Material provided
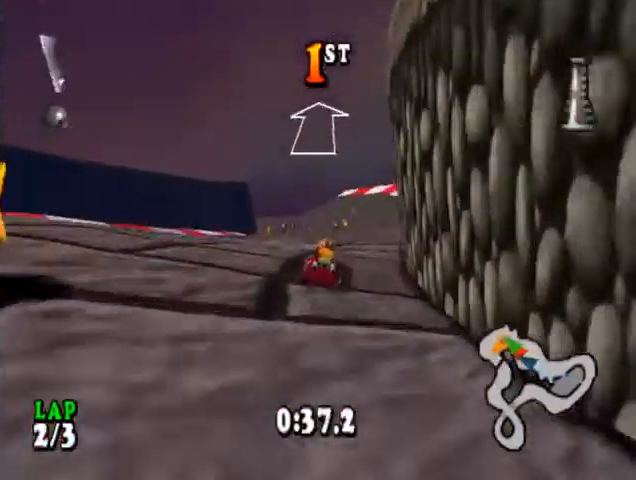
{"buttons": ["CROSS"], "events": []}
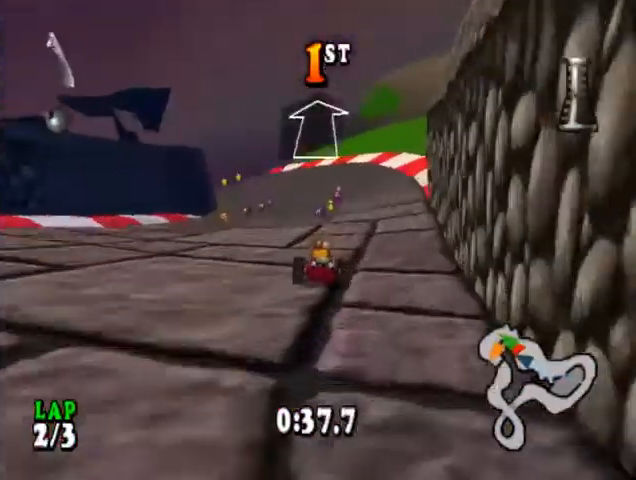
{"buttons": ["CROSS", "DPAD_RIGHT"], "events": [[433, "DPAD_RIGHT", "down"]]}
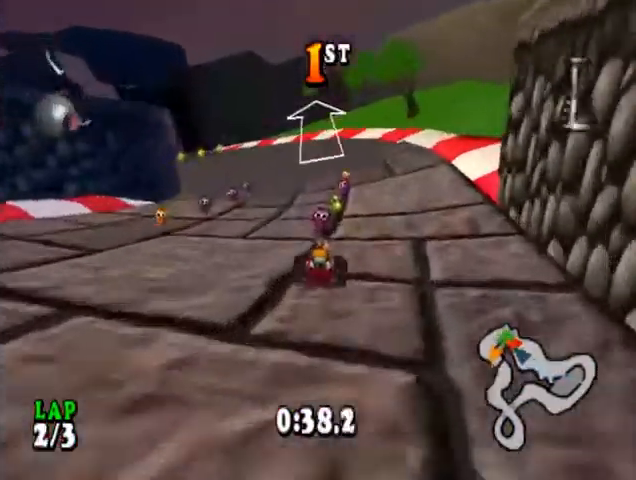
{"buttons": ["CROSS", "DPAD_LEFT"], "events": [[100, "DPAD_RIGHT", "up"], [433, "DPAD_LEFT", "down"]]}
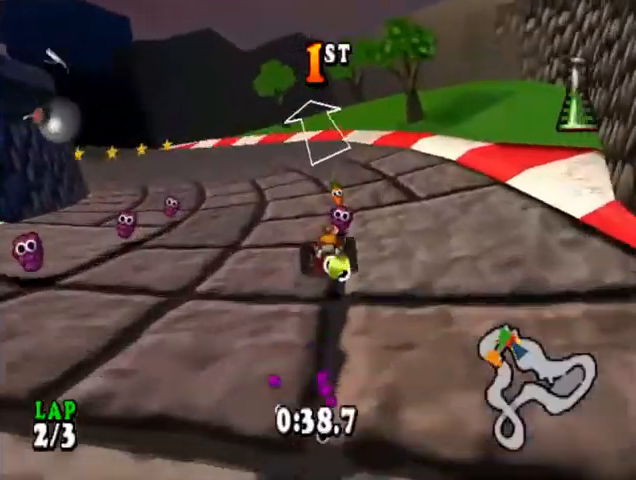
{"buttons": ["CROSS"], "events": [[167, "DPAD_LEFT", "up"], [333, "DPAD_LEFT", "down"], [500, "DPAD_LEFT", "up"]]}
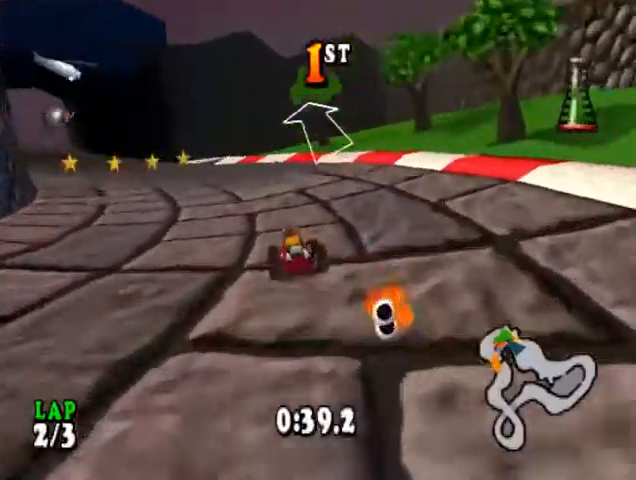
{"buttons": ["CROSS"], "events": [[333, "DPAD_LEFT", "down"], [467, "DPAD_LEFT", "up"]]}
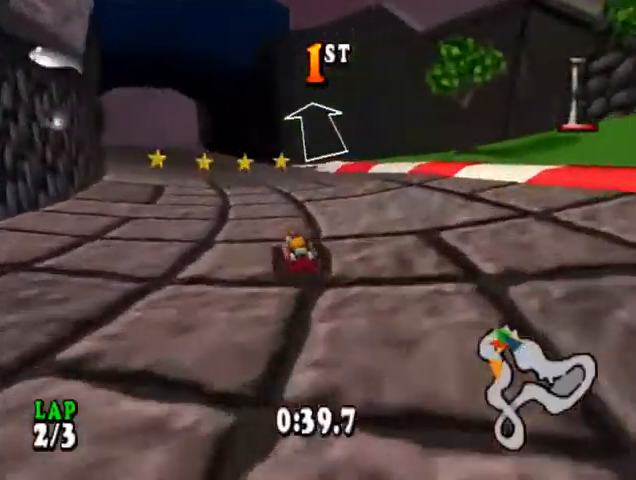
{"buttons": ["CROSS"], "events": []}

Work to complete
Leave the pictures out and print the records above exactly as they stand.

Exercise solution
{"buttons": ["CROSS"], "events": []}
{"buttons": ["CROSS", "DPAD_RIGHT"], "events": [[433, "DPAD_RIGHT", "down"]]}
{"buttons": ["CROSS", "DPAD_LEFT"], "events": [[100, "DPAD_RIGHT", "up"], [433, "DPAD_LEFT", "down"]]}
{"buttons": ["CROSS"], "events": [[167, "DPAD_LEFT", "up"], [333, "DPAD_LEFT", "down"], [500, "DPAD_LEFT", "up"]]}
{"buttons": ["CROSS"], "events": [[333, "DPAD_LEFT", "down"], [467, "DPAD_LEFT", "up"]]}
{"buttons": ["CROSS"], "events": []}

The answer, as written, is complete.